- What this task involves:
Work through the lines below and count those holding "down"; reply with the number only.

- Supplied information:
= Beginning of Section =

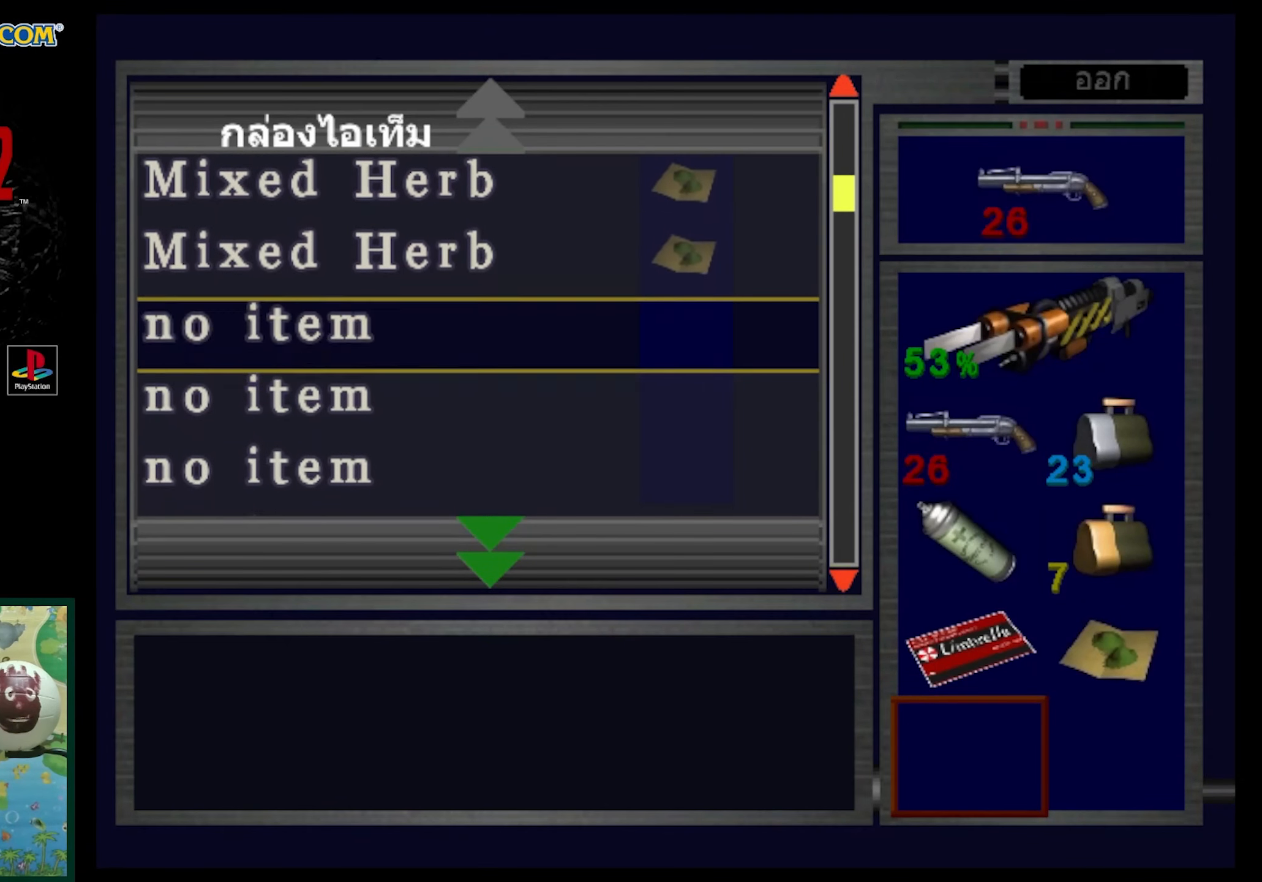
{"buttons": ["DPAD_UP"], "events": [[117, "DPAD_DOWN", "up"], [300, "DPAD_UP", "down"]]}
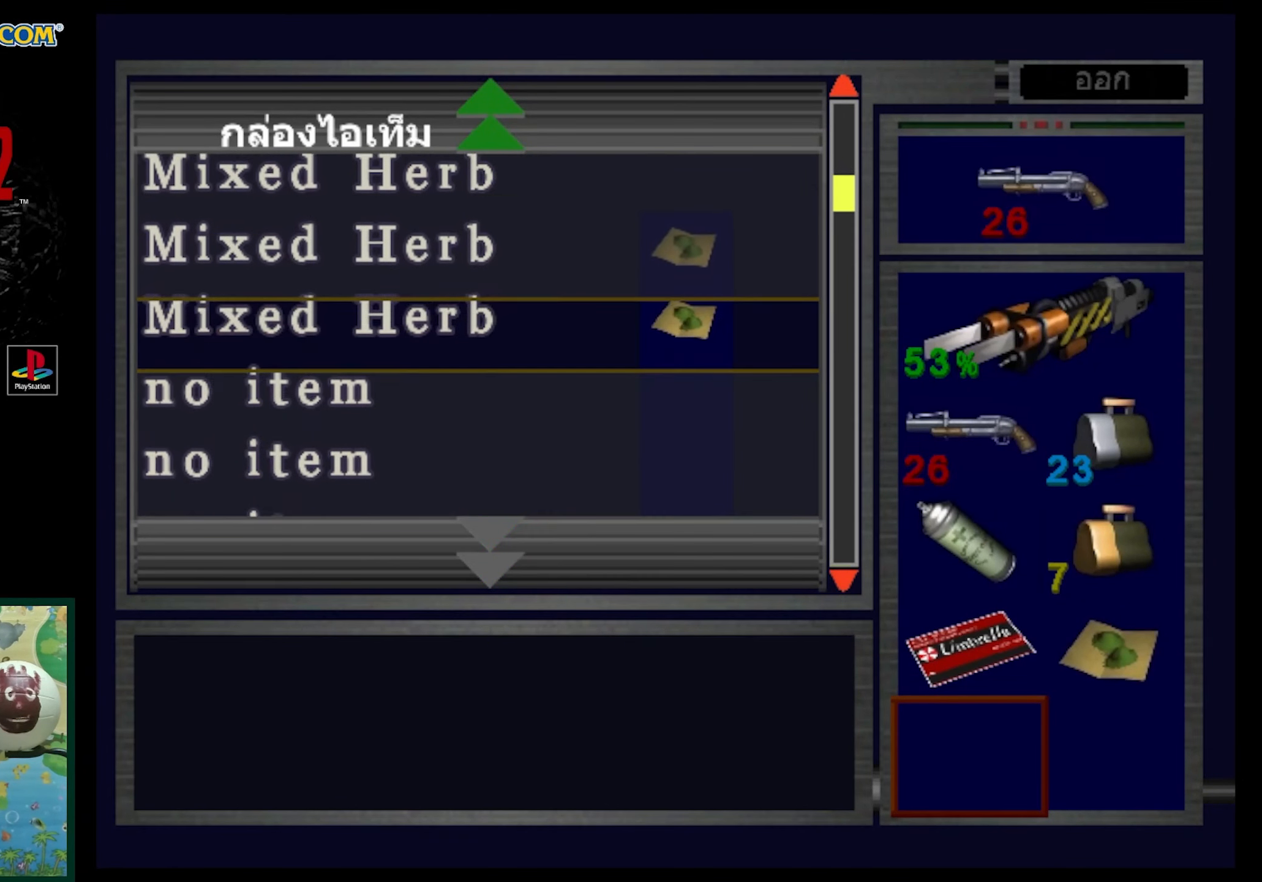
{"buttons": [], "events": [[450, "DPAD_UP", "up"]]}
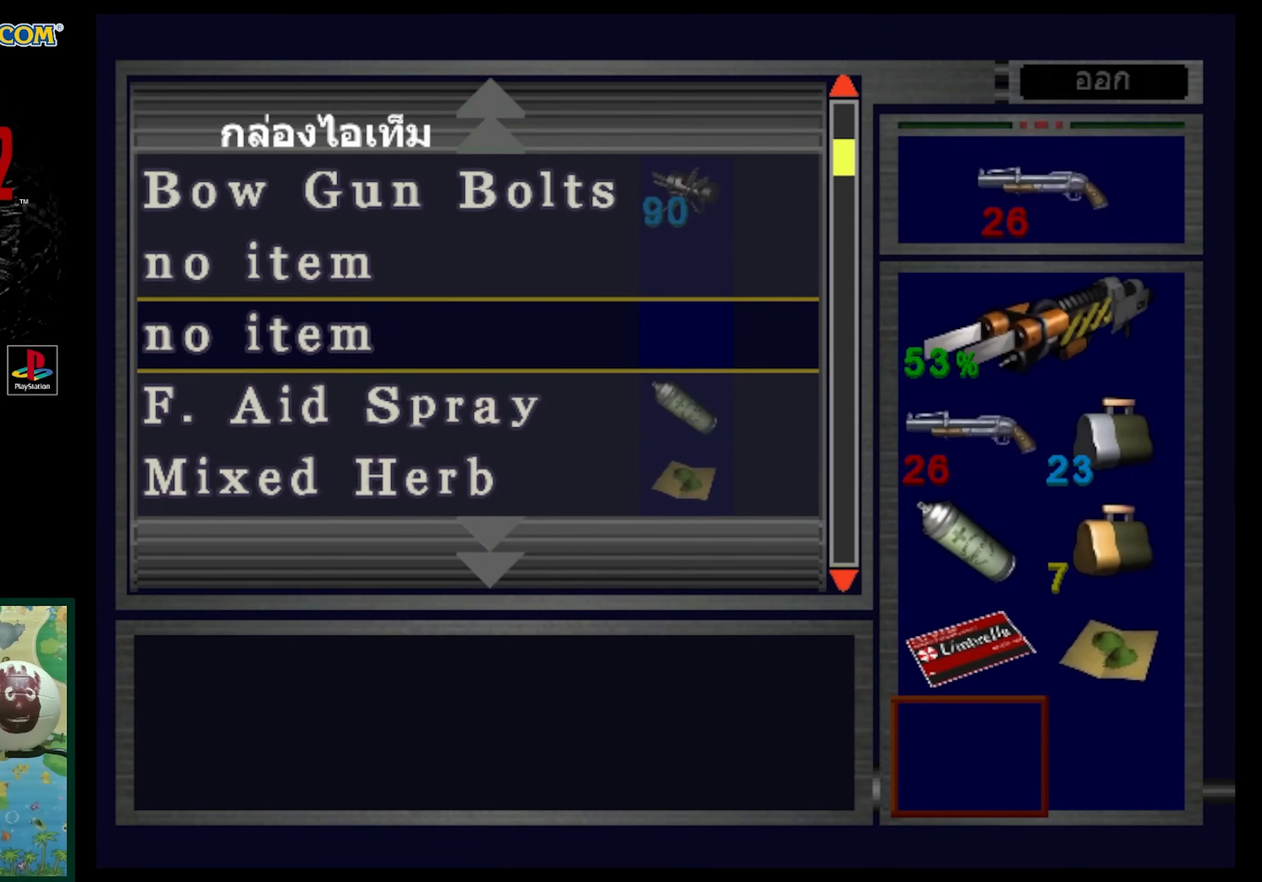
{"buttons": ["DPAD_UP"], "events": [[200, "DPAD_UP", "down"]]}
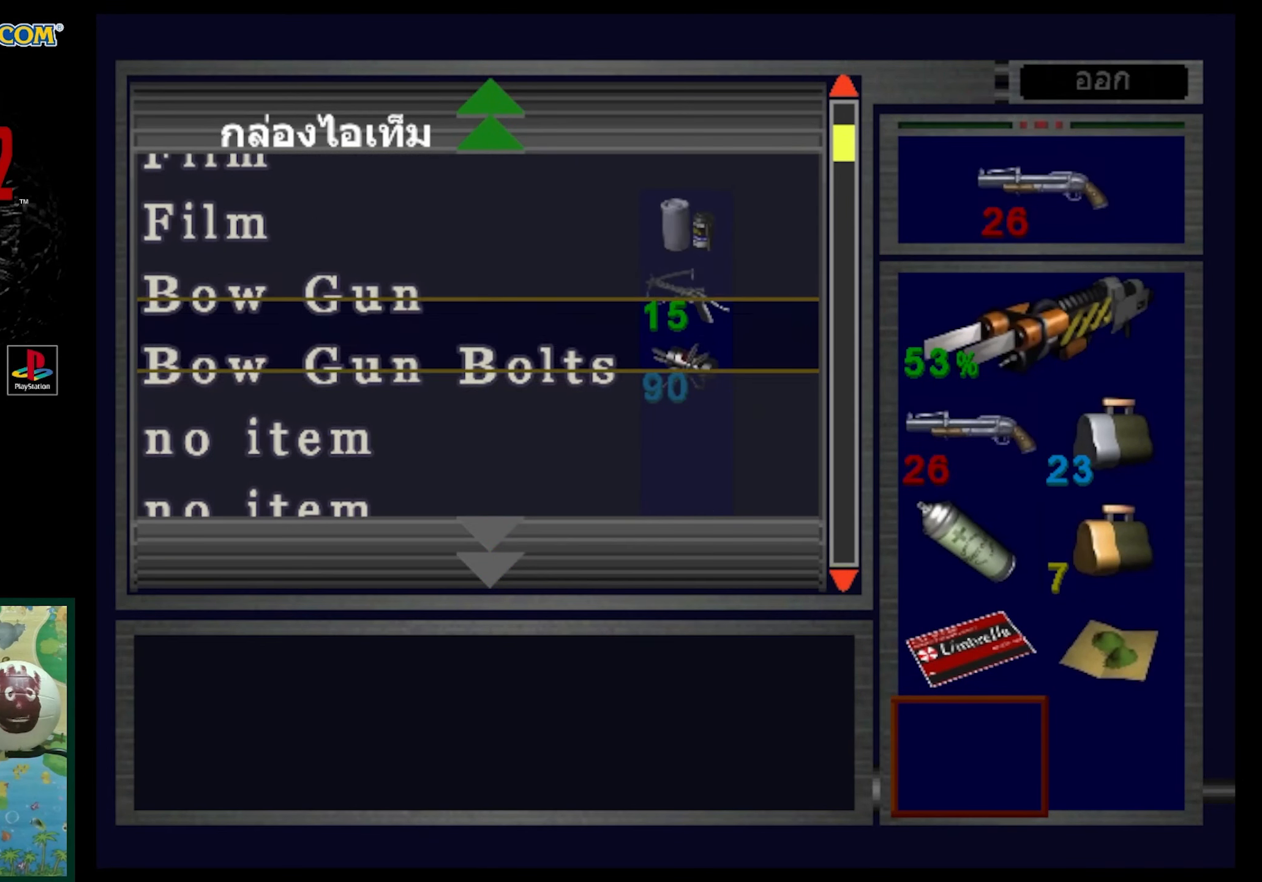
{"buttons": ["DPAD_UP"], "events": [[250, "DPAD_UP", "up"], [483, "DPAD_UP", "down"]]}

= End of Section =

- Response:
3